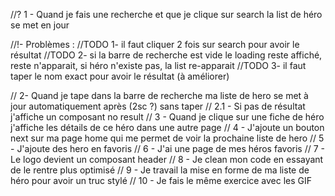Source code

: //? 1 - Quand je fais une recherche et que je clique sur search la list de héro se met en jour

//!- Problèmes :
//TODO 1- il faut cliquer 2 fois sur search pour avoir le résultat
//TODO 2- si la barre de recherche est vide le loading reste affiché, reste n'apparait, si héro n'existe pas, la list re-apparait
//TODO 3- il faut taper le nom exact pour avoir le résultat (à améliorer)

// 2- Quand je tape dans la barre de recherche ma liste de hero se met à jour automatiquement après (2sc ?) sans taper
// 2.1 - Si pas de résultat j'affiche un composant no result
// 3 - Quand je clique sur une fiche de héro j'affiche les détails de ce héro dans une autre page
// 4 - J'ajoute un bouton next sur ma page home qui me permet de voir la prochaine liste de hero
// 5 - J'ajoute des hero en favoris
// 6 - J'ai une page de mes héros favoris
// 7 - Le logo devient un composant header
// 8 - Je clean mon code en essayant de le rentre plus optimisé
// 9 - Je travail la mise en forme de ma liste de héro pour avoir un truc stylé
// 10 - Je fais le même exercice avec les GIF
++++++++++
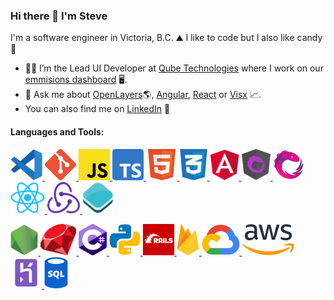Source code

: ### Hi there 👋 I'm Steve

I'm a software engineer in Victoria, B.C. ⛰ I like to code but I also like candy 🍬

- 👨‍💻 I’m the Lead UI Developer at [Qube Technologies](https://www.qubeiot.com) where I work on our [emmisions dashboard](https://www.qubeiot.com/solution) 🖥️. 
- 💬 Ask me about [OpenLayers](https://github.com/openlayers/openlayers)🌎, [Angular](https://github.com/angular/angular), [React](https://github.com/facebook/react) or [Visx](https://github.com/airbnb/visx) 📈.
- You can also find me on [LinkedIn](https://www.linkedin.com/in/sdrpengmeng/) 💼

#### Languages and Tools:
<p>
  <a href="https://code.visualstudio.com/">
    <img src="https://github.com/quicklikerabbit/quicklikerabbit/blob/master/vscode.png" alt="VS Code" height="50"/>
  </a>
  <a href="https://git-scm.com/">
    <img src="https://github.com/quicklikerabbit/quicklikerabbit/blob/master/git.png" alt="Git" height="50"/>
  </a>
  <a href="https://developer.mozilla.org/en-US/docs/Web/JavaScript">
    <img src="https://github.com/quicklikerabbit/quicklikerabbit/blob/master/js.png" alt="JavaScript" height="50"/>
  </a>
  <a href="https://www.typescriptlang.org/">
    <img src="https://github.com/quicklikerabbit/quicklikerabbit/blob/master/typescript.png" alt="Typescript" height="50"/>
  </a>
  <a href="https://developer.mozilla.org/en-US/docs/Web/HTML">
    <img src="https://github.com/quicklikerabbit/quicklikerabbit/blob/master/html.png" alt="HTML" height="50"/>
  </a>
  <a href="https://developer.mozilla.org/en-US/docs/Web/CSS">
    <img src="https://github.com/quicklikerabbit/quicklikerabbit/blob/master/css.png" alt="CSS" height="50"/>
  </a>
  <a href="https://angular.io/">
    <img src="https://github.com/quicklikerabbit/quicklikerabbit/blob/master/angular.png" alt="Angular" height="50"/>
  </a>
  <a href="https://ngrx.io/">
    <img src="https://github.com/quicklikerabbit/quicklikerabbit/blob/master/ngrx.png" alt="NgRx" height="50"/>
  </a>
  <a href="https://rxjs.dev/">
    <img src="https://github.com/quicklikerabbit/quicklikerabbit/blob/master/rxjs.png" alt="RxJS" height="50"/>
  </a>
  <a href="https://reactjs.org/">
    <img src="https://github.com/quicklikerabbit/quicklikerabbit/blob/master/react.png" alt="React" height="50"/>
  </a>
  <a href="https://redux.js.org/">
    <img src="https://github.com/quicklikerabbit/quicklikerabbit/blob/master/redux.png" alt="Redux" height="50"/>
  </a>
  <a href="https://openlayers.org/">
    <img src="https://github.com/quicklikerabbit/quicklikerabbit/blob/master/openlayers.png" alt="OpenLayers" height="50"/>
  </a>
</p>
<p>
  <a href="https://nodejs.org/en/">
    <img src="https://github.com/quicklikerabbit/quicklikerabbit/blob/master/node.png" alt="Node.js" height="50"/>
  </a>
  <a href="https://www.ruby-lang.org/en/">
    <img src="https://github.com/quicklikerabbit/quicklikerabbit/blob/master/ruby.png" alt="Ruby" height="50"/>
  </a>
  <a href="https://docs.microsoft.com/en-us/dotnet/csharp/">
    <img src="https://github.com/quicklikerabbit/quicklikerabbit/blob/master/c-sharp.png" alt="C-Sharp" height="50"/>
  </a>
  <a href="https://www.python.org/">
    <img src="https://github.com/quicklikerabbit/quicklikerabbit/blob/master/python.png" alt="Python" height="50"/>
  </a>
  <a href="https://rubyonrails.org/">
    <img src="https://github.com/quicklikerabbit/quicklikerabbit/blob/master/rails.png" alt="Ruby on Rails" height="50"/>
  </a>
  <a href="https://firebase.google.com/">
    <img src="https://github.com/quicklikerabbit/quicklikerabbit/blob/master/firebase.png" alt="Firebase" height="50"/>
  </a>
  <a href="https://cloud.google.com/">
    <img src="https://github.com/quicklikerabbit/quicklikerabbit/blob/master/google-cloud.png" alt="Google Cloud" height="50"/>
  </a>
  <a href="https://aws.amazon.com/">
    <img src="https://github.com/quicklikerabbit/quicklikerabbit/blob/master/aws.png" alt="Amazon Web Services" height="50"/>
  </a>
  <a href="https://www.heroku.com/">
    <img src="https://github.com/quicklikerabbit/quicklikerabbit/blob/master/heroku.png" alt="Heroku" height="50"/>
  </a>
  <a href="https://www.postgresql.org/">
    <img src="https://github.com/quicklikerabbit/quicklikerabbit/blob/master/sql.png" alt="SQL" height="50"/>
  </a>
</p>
++++++++++
**Exercise prompt:** Please output exactly the lines between the one holding "un truc stylé" and the one holding "avec les GIF" in the records above, inclusive, and nothing more.

**Problem solution:**
// 9 - Je travail la mise en forme de ma liste de héro pour avoir un truc stylé
// 10 - Je fais le même exercice avec les GIF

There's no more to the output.